Anforderungen an die Produkte, ihre Herstellung und ihre Handhabung
Aufgabe der Schmieröle und -fette für die Lebensmittelindustrie ist es, Reibung und Verschleiß zu minimieren. Gleichzeitig müssen sie die hohen Hygieneanforderungen erfüllen. Dazu gehören vor allem:
- Lebensmittelverträglichkeit (Zusammensetzung und Beschaffenheit der Nahrungsgüter dürfen nicht beeinträchtigt werden)
- physiologische Sicherheit (Substanzen, die die menschliche Gesundheit beeinträchtigen, dürfen nicht in die Nahrungsgüter übergehen)

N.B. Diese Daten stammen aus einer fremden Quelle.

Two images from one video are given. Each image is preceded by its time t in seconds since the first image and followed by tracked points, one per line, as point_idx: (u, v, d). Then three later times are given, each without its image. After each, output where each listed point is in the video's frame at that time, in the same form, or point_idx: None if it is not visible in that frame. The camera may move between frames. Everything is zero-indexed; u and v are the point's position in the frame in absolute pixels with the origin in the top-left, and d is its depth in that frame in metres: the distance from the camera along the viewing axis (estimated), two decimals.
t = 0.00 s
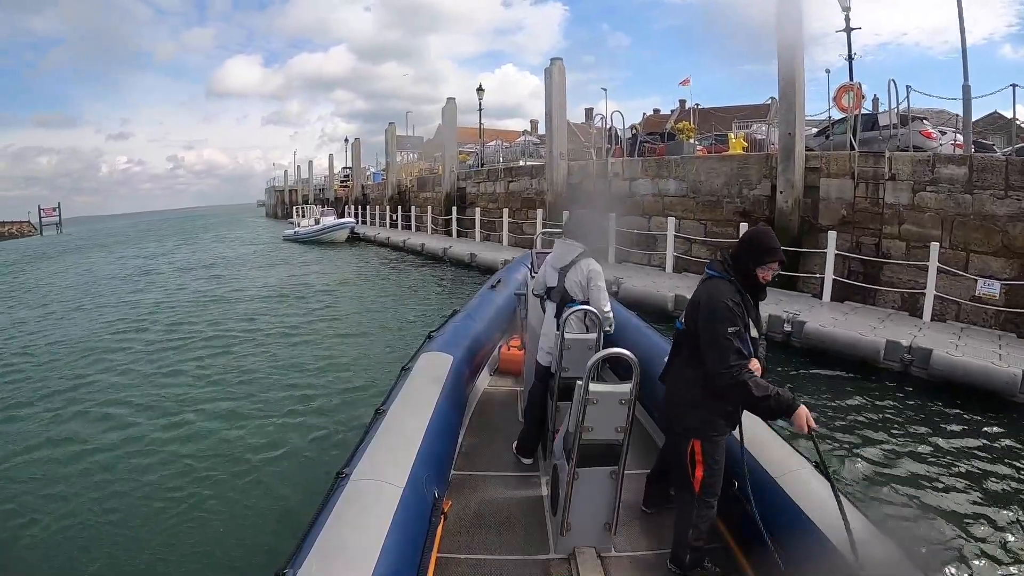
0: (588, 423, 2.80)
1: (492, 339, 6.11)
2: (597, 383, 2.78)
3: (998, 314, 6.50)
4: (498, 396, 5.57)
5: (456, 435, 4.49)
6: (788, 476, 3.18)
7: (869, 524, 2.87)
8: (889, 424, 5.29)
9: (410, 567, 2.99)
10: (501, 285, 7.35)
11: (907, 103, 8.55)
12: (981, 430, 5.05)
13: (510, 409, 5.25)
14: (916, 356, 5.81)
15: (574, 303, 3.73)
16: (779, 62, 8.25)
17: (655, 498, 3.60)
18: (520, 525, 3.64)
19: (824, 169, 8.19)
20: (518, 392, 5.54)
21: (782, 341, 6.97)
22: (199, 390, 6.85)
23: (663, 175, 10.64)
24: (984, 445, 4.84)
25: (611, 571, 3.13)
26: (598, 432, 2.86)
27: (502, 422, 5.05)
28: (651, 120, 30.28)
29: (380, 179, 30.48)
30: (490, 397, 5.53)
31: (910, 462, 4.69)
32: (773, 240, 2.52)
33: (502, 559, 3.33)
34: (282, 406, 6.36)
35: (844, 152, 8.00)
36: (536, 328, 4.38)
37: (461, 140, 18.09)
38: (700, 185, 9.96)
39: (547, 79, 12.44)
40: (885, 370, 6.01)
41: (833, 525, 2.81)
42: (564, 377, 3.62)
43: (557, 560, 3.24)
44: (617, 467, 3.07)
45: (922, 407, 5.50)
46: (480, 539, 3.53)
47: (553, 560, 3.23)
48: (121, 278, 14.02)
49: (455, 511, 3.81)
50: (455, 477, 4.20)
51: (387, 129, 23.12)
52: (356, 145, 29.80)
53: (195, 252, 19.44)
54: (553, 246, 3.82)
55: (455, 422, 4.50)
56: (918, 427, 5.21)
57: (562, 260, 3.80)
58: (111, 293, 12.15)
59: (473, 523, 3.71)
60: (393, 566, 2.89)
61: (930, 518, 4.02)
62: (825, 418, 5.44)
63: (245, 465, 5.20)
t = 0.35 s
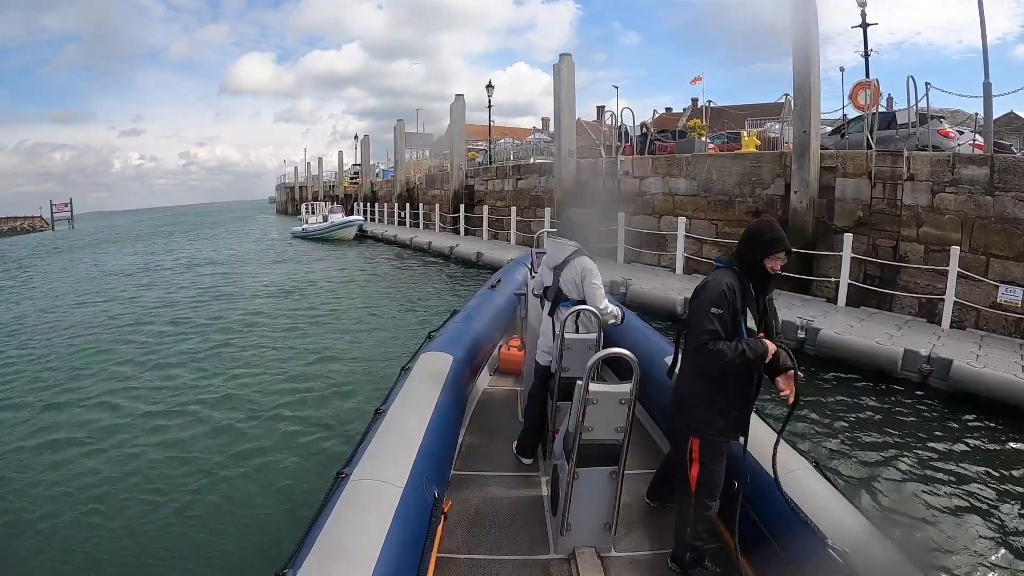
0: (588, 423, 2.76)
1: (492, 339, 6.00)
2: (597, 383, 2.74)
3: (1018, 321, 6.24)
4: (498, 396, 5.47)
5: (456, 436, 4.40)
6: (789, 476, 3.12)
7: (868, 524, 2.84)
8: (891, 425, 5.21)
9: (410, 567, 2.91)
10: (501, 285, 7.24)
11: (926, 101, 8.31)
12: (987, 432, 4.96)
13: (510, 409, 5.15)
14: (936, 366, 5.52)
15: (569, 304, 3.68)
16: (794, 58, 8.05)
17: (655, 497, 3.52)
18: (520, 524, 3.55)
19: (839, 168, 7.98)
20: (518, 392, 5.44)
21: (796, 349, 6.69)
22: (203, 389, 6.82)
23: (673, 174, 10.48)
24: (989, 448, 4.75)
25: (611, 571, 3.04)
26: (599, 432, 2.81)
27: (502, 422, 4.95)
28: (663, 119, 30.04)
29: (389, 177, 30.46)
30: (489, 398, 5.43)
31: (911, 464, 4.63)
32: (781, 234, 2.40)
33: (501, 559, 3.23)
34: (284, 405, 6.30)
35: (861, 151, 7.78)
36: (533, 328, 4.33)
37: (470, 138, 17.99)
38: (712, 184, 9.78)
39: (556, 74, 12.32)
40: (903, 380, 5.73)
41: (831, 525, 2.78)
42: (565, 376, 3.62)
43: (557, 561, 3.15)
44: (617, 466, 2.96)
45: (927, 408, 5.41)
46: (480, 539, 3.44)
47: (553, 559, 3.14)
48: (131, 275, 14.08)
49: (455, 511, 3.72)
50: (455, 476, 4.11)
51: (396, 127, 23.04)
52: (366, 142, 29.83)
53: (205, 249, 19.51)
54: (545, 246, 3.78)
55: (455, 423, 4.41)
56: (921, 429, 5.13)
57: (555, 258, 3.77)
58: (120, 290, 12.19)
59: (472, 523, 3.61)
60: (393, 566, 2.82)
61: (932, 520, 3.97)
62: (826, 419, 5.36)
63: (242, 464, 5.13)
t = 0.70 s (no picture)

- Geschmacks- und Geruchsneutralität
- Beständigkeit gegenüber Desinfektions- und Reinigungsmitteln
Neben den Hygieneanforderungen ergeben sich aus den besonderen Bedingungen bei der Herstellung von Lebensmitteln spezielle Anforderungen an die Schmiermittel. Sie sind teils sehr hohen Betriebstemperaturen (Großbäckereien), teils sehr niedrigen Einsatztemperaturen (Fleischverarbeitung, Tiefkühlprodukte) ausgesetzt. Außerdem sind sie häufig mit einer hohen Feuchtigkeit und mit korrosiven Bestandteilen der Nahrungsgüter wie Säuren und Salzen konfrontiert. Alle Einflussfaktoren werden bei der Entwicklung der Schmiermittel für die Lebensmittelindustrie berücksichtigt. Wichtig ist vor allem, dass die Formulierungen bei der Herstellung genau eingehalten werden und sich bei der späteren Handhabung keine Veränderungen ergeben. Deshalb bestehen beim Einsatz von Schmierstoffen in Anlagen der Lebensmitteltechnik neben den Anforderungen an die Schmiermittel selbst auch Anforderungen an deren Herstellung und Handhabung. Die konsequente Einhaltung der Grundsätze für die „Gute Herstellungspraxis“ stellt sicher, dass…
- …die vorgesehenen Rezepturen bei der Produktion sorgfältig eingehalten werden
- …die Angaben auf dem Etikett mit den tatsächlich vorhandenen Inhaltsstoffen übereinstimmen
- …festgelegte Transport- und Lagerbedingungen, die dauerhafte Produktqualität gewährleisten
- …Verfallsdaten gewissenhaft berücksichtigt werden
Aufgrund der vielfältigen Anforderungen und der strengen Überwachung sind die Schmiermittel, die lebensmittelecht sind, den konventionellen Industrieschmierstoffen qualitativ oft deutlich überlegen. Deshalb wächst das Interesse, die H1-Produkte auch in anderen Bereichen einzusetzen.